Как он однажды заметил со свойственной ему уклончивостью: «Эта личная вовлеченность вопрошающего, которую невозможно убрать за скобки, а заодно, с другой стороны, всеобъемлющий характер вопроса придают моим исследованиям „философский“ и даже „религиозный“ оттенок, из-за которого они, возможно, никогда не станут „научными“ в глазах ученых. Означает ли это, что наша научная культура может игнорировать этот вопрос? И, по большому счету, может ли она позволить себе его игнорировать?»6
Во всей этой книге, с начала до конца, я шла на поводу у своего личного предвзятого убеждения, которое разделял и один из любимых писателей Жирара.

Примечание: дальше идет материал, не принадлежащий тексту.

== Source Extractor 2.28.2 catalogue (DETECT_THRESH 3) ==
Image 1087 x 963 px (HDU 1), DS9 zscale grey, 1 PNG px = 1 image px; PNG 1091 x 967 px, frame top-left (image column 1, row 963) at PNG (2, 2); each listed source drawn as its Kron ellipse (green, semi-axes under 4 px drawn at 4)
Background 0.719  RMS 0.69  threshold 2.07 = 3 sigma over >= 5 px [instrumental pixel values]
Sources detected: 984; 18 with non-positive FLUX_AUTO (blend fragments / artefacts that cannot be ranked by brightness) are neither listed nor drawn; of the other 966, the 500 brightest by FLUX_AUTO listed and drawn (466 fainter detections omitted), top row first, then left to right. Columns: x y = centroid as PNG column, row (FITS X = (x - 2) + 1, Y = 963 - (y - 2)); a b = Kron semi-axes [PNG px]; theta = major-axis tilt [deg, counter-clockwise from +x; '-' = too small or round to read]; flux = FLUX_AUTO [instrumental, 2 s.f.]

Вот как это сформулировал профессор, которого я знала по Мичиганскому университету, – ученый-славист и издатель Карл Проффер (издательство «Ardis Books»): «Достоевский уверял, что тебя учит жизнь – а не теории, не идеи. Посмотри, куда людей заводит в итоге их жизнь, – и это научит тебя истине»7. Для научного наследия Жирара лучшая рекомендация – он сам. Жирар в общем и целом жил по принципам, которые проповедовал, и, практикуя их, постепенно совершенствовался. Я знаю по собственным наблюдениям, каким колоссальным чувством собственного достоинства он обладал, какой примечательно безмятежной, исполненной взаимной преданности была его супружеская жизнь, как он был трудолюбив, как верен друзьям, с которыми дружил всю жизнь, с какой неизменной учтивостью общался с новыми знакомыми – такими, как ваша покорная слуга. Некоторые утверждали, что эти ласковость и нежность были побочным эффектом преклонного возраста, но точно так же можно было бы утверждать, что старость приводит к застою, раздражительности и косности. По крайней мере, когда я заглядывала к нему в гости, он до конца своих дней оставался жизнерадостным, любознательным и неунывающим. Он был великий человек и мудрый человек; мне доводилось знавать других великих и других мудрецов, но ни один из них не обладал такими чертами характера, как Жирар; его личные качества произвели на меня самое благоприятное впечатление еще до того, как я познакомилась с его научными трудами.
Однако он не жаждал быть героем и сам постарался преуменьшить значение своей личной истории. «В двадцать три года я уехал из Франции в США. Преподавал в нескольких университетах, женился, обзавелся детьми. В летние каникулы много раз ездил с семьей во Францию и в Европу, а также провел там несколько лет в творческих отпусках, – писал он. – Итого, по меркам второй половины ХХ века, жизнь довольно банальная»8.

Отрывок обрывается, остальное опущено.